Miles de demandantes de asilo pasaron su tercera noche a la intemperie en la isla griega de Lesbos, a veces sin mantas, cerca del campamento de Moria, devastado por el fuego, al tiempo que un gran contingente de fuerzas policiales llegó al puerto el viernes por temor a protestas antiinmigrantes de los habitantes.
Once vehículos de la policía y dos cañones de agua llegaron al puerto de Mitilene, la capital de la isla, dijeron los periodistas de la AFP en el lugar.
Dos furgonetas de la policía bloquearon la carretera cerca del puerto para impedir el acceso a los demandantes de asilo. Al menos nueve batallones de policía llegaron a Lesbos desde el martes, según una fuente policial.
A lo largo de la carretera que va de Moria al puerto de Mitilene había familias de migrantes acampadas en la acera, algunas sin tiendas de campaña.
“Lo hemos perdido todo, estamos abandonados a nuestra suerte, sin comida, sin agua, sin medicamentos”, dijo Fatma Al Hani, una siria de Deir Zor, con un niño de dos años en brazos.
Los incendios del martes y el miércoles por la noche, que destruyeron el campo superpoblado y sórdido de Moria, apodado “la jungla”, dejaron a casi 12.700 personas sin refugio, incluidos 4.000 niños.
En su lucha por ayudar a los miles de personas sin hogar, el gobierno pidió a las autoridades locales de Lesbos una “solución rápida” para albergar a los sin techo.
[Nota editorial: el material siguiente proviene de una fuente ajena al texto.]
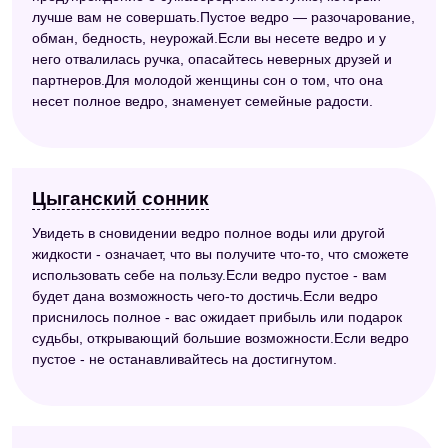
лучше вам не совершать.Пустое ведро — разочарование,
обман, бедность, неурожай.Если вы несете ведро и у
него отвалилась ручка, опасайтесь неверных друзей и
партнеров.Для молодой женщины сон о том, что она
несет полное ведро, знаменует семейные радости.
Цыганский сонник
Увидеть в сновидении ведро полное воды или другой
жидкости - означает, что вы получите что-то, что сможете
использовать себе на пользу.Если ведро пустое - вам
будет дана возможность чего-то достичь.Если ведро
приснилось полное - вас ожидает прибыль или подарок
судьбы, открывающий большие возможности.Если ведро
пустое - не останавливайтесь на достигнутом.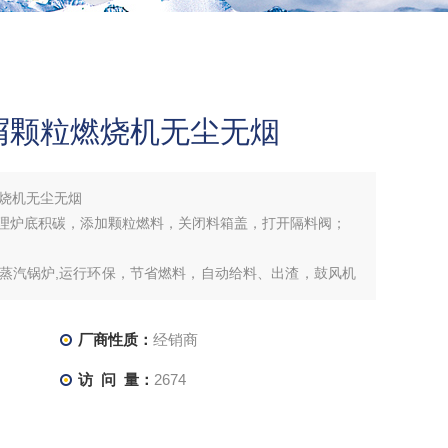
屑颗粒燃烧机无尘无烟
烧机无尘无烟
清理炉底积碳，添加颗粒燃料，关闭料箱盖，打开隔料阀；
质蒸汽锅炉,运行环保，节省燃料，自动给料、出渣，鼓风机
可根据负荷变化自动调整燃料量，蒸汽输出稳定。具有压
警措施，保证锅炉安全运行。廊坊鹏恒生物质蒸汽锅炉是社
厂商性质：
经销商
访 问 量：
2674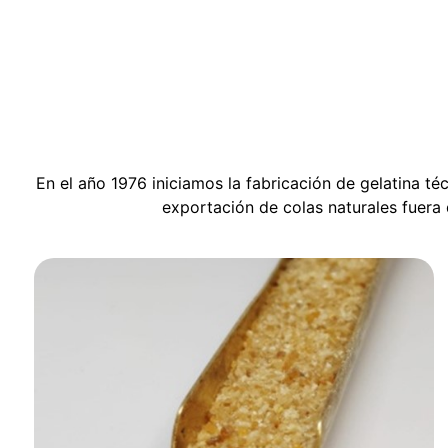
En el año 1976 iniciamos la fabricación de gelatina t
exportación de colas naturales fuera d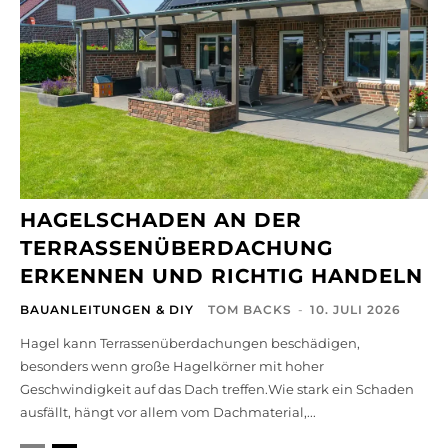
HAGELSCHADEN AN DER
TERRASSENÜBERDACHUNG
ERKENNEN UND RICHTIG HANDELN
BAUANLEITUNGEN & DIY
TOM BACKS
-
10. JULI 2026
Hagel kann Terrassenüberdachungen beschädigen,
besonders wenn große Hagelkörner mit hoher
Geschwindigkeit auf das Dach treffen.Wie stark ein Schaden
ausfällt, hängt vor allem vom Dachmaterial,...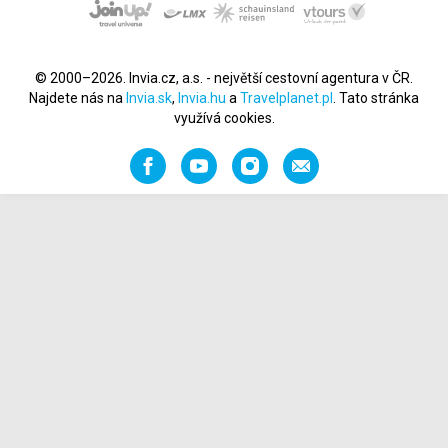
© 2000–2026. Invia.cz, a.s. - největší cestovní agentura v ČR.
Najdete nás na
Invia.sk
,
Invia.hu
a
Travelplanet.pl
. Tato stránka
využívá cookies.
Facebook
YouTube
Instagram
Napište
nám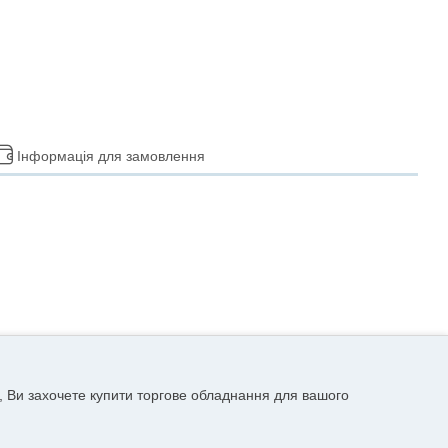
Інформація для замовлення
, Ви захочете купити торгове обладнання для вашого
Pero el jueves, cerca de las restos del campo, la población local bloqueó las carreteras para tratar de impedir la instalación de nuevas tiendas.
“Ahora o nunca tenemos la oportunidad de cerrar Moria para siempre. No queremos otro campamento y nos vamos a oponer a todas las obras que se están haciendo”, dijo Vaguélis Violatzis, presidente de la localidad de Panagiouda.